Тяжело ему было проводить с ними последний день, имея на душе такую тайну, первую с тех пор, как он женился. Трудно было поддерживать невинный обман, которого они до такой степени не подозревали. Но стоило ему взглянуть с любовью на жену, глубоко спокойную и счастливую среди своих домашних хлопот, и он снова укреплялся в своем решении держать дело в секрете; между тем ему было так странно обходиться без ее тихого содействия и сочувствия, что он несколько раз чуть не сообщил ей того, что собирался сделать. День прошел скоро. Под вечер он нежно обнял ее, потом не менее любимую свою дочку, сказал, что скоро вернется (предварительно он притворился, что куда-то отозван на весь вечер, и заранее уложил и втайне приготовил свой чемодан), с тяжелым сердцем вышел на сумрачную улицу и погрузился в тяжелый туман.
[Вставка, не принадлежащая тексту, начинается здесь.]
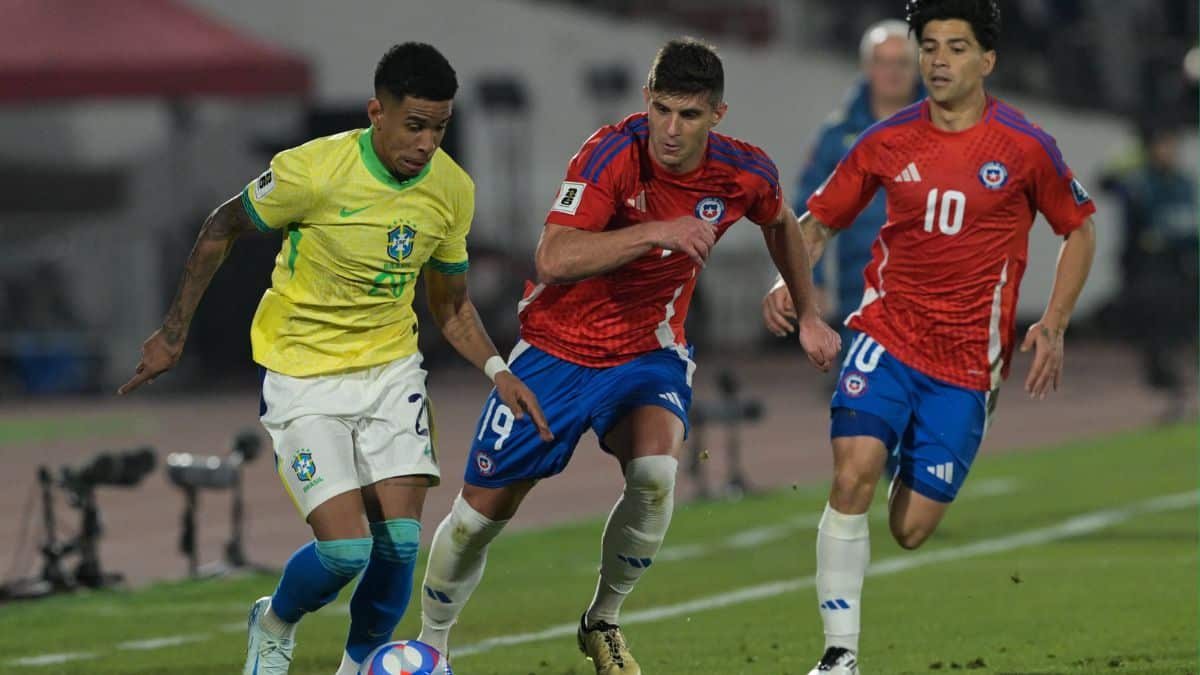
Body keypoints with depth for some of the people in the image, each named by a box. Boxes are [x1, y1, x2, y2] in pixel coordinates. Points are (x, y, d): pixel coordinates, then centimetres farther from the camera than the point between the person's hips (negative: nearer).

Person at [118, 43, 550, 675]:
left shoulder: (453, 190, -7)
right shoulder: (311, 172, -22)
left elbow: (449, 304, 10)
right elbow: (221, 228, -5)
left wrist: (495, 369, -6)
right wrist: (173, 333, -1)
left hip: (391, 368, 4)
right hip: (304, 378, -4)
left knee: (399, 541, -8)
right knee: (346, 548, -14)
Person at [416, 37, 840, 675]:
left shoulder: (745, 173, -12)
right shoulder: (613, 153, -26)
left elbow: (781, 223, 15)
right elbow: (553, 260, -38)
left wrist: (808, 314, 21)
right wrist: (657, 232, -45)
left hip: (648, 353, 2)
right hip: (558, 349, -2)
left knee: (655, 472, -28)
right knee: (482, 510, 2)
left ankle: (603, 622, -3)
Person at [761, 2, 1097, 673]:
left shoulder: (1026, 146, -3)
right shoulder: (887, 142, 1)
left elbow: (1080, 231, 10)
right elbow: (819, 220, 11)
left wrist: (1054, 327, 0)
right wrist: (787, 280, -9)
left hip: (968, 361, -1)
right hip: (887, 336, 1)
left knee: (911, 529, -2)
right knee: (854, 473, -24)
Невидимая сила мощно притягивала его к себе, и морской прилив и попутный ветер стойко влекли его все в ту же сторону. Он отдал оба письма благонадежному рассыльному, распорядившись, чтобы тот доставил их по назначению никак не раньше как за полчаса до полуночи, нанял лошадь в Дувр и отправился в путь.
«Ради Бога, ради справедливости, ради великодушия и чести вашего благородного имени!» — заклинал его бедный пленник, и эти слова укрепляли его ослабевшее сердце в ту минуту, как он покидал все, что было ему дорого на этом свете, и уплывал вдаль, прямо к подводным скалам.